BEST PRICING….Complaints that the federal government is too sluggish and bureaucratic are common. But complaints that the feds are too efficient and businesslike? You don’t hear that one so often.

Today, though, a drug industry shill named Benjamin Zycher complains about exactly that. Government agencies like the VA aren’t “negotiating” prices with pharmaceutical companies, he complains, they’re just shaking them down:

What’s actually happening is something that does not sound quite as appealing: price controls.

….The VA is entitled under the law to receive either the minimum 24% discounted price or the “best price,” whichever is lower. These “best prices” are not just for the VA; many healthcare programs receiving federal funding also are entitled to them. That is how the federal government, state Medicaid programs and others receive the benefits of private-sector negotiations without actually having to undertake negotiations themselves.

And if drug companies refuse to play by these rules? They then would be precluded from selling any of their products to the VA….

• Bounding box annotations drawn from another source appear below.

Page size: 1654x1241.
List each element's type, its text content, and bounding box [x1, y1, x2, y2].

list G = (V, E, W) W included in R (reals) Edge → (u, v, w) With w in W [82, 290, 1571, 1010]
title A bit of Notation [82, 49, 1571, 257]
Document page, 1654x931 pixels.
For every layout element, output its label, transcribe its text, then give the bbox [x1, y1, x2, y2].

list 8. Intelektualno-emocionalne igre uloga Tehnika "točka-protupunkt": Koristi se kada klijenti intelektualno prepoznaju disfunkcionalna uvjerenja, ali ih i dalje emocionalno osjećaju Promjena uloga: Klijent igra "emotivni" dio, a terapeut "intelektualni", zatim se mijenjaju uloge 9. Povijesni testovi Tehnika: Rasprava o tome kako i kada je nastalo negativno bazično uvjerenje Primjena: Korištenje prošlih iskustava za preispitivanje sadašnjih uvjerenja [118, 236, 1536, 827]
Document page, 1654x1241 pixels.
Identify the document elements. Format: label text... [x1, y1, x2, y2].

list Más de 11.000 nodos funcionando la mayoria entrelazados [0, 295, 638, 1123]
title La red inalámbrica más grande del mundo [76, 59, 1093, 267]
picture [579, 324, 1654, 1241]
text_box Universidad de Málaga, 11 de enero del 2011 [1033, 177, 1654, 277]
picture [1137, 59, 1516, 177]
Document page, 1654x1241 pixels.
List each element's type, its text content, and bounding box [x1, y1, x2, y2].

Question: is this guy just lying through his teeth, or is he really this clueluess about how the business world works?

Standard discounts and “best price” contracts are both common. Almost routine, in face. When I worked in the software industry, pretty much every deal we did that was big enough to require a negotiated contract in the first place included language guaranteeing the purchaser the same price as our most preferred customer. And if we refused? Then we lost the deal. In other words, we were “precluded” from selling our products to them.

For a customer the size of the VA, there isn’t a company in the world that wouldn’t negotiate a very favorable price and unblinkingly agree to guarantee them “most favorable pricing.” The VA is just negotiating the exact same kind of contract as practically every large commercial customer in the world.

So save your tears for Big Pharma. After all, you don’t think Merck and Pfizer are foolish enough to sign contracts with their suppliers that don’t guarantee themselves most favorable pricing, do you?